Israel's far-right Finance Minister Bezalel Smotrich said he would pursue a policy of "encouraging the migration" of Palestinians from the occupied West Bank and Gaza Strip, Israeli media reported Wednesday.

"We will eliminate the idea of an Arab terror state," said Smotrich, speaking at an event organized by his Religious Zionism Party late on Tuesday.

"We will finally, formally, and in practical terms nullify the cursed Oslo Accords and embark on a path toward sovereignty, while encouraging emigration from both Gaza and Judea and Samaria.

"There is no other long-term solution," added Smotrich, who himself lives in a settlement in the West Bank.

Since last week, Israel has approved a series of measures backed by far-right ministers to tighten control over the West Bank, including in areas administered by the Palestinian Authority under the Oslo Accords, in place since the 1990s.

The measures include a process to register land in the West Bank as "state property" and facilitate direct purchases of land by Jewish Israelis.

The measures have triggered widespread international outrage.

On Tuesday, the UN missions of 85 countries condemned the measures, which critics say amount to de facto annexation of the Palestinian territory.

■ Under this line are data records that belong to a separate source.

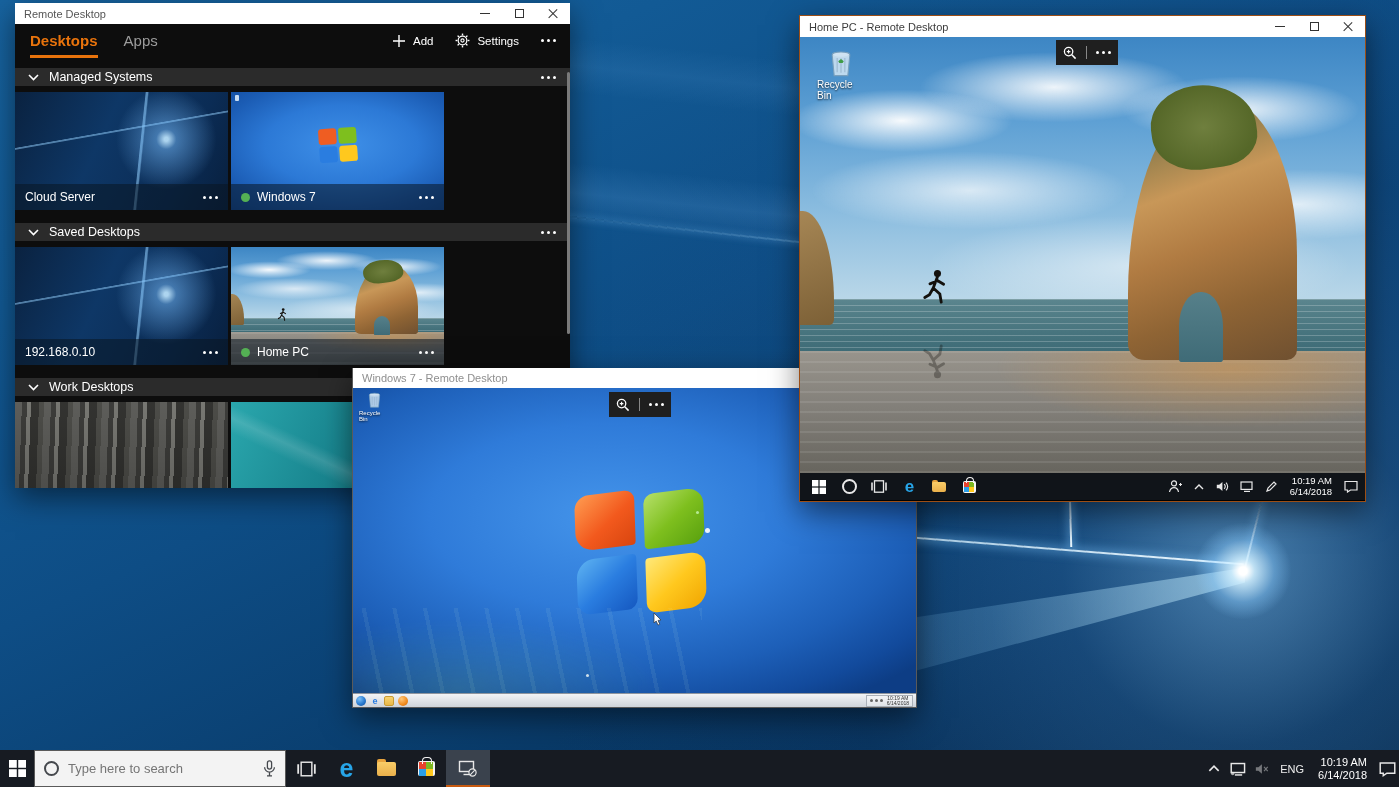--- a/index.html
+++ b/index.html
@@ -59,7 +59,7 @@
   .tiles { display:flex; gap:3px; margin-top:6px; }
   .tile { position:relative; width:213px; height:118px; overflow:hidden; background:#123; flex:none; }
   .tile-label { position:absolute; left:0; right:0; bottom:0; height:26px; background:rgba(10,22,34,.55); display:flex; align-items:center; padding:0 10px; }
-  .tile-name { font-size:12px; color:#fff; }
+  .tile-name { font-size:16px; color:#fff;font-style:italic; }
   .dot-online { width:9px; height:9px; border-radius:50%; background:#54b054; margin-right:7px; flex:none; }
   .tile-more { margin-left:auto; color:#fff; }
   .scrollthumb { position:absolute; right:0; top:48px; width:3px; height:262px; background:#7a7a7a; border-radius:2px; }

"We strongly condemn unilateral Israeli decisions and measures aimed at expanding Israel's unlawful presence in the West Bank," they said in a statement.

"Such decisions are contrary to Israel's obligations under international law and must be immediately reversed.

"We underline in this regard our strong opposition to any form of annexation."

UN Secretary-General Antonio Guterres on Monday called on Israel to reverse its land registration policy, calling it "destabilizing" and "unlawful".

The West Bank would form the largest part of any future Palestinian state. Many on Israel's religious right view it as Israeli land.

Israeli NGOs have also raised the alarm over a settlement plan signed by the government which they say would mark the first expansion of Jerusalem's borders into the occupied West Bank since 1967.

The planned development, announced by Israel's Ministry of Construction and Housing, is formally a westward expansion of the Geva Binyamin, or Adam, settlement situated northeast of Jerusalem in the West Bank.

The current Israeli government has fast-tracked settlement expansion, approving a record 52 settlements in 2025.

Excluding Israeli-annexed east Jerusalem, more than 500,000 Israelis live in West Bank settlements and outposts, which are illegal under international law.